Periodic warming or cooling of tropical Pacific Ocean surfaces, known as El Niño or La Niña, can affect U.S. weather patterns. El Niño brings more winter rains. La Niña has the opposite effect.

"The temperatures in the Pacific Ocean affect the mainland U.S. because they affect the jet stream patterns," said Joel Paz, an Extension agrometeorologist with the University of Georgia College of Agricultural and Environmental Sciences.

Cooling waters

Paz said these ocean temperatures were normal for nearly two years. But then "the far eastern Pacific, near the coast of South America, began to cool in October," Paz said.

"The cooling water has since spread westward to the international date line," he said. "The unusually cold sea-surface temperatures are now taking the classic La Niña configuration."

So what does all this mean to you? Georgia, Florida and Alabama will see drier and warmer-than-normal weather for late winter and spring, he said.

Paz says this La Niña event is unusual in that it came late in the season.

"The classic La Niña climate pattern in the Southeastern U.S. corresponds to fall, winter and spring seasons that are generally warmer and 20 percent to 40 percent drier than normal," he said.

More wildfires possible

"La Niña has a bigger impact in south Georgia, below the fall line," he said. "It's also known to bring an active wildfire season to Florida and the coastal plains of Alabama and Georgia."

Paz tracks these weather patterns as part of a multi-university team of researchers who offer advice for neutral, El Niño and La Niña weather phases. Known as the Southeast Climate Consortium, the group shares their weather knowledge via the Internet at www.agclimate.org.

Designed as a resource for farmers, the consortium Web site issues quarterly forecasts for Alabama, Florida and Georgia. It uses data collected from university resources and the National Climate Data Center.

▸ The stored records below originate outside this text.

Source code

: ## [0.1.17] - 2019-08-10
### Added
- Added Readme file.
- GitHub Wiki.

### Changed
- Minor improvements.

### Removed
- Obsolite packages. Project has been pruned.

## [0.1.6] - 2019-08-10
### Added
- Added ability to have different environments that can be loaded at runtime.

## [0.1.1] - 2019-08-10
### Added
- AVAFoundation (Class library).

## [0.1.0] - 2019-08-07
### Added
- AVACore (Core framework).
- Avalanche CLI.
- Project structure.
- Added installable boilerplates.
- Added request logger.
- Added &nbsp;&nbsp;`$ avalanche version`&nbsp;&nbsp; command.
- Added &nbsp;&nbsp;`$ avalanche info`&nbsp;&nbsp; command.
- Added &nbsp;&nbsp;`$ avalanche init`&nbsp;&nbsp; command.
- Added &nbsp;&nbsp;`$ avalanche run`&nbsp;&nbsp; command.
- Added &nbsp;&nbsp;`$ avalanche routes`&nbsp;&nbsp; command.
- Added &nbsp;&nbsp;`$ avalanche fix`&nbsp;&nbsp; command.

The site is based on more than 50 years of weather data. It provides monthly rainfall and temperature forecasts for Alabama, Florida and Georgia counties.

The consortium's member universities, besides UGA, are Auburn, Alabama-Huntsville, Florida, Florida State and Miami.

The project is funded by the National Oceanic and Atmospheric Administration's Office of Global Programs, the U.S. Department of Agriculture's Cooperative State Research, Education and Extension Service and the USDA's Risk Management Agency.

Sharon Omahen is a news editor with the University of Georgia College of Agricultural and Environmental Sciences.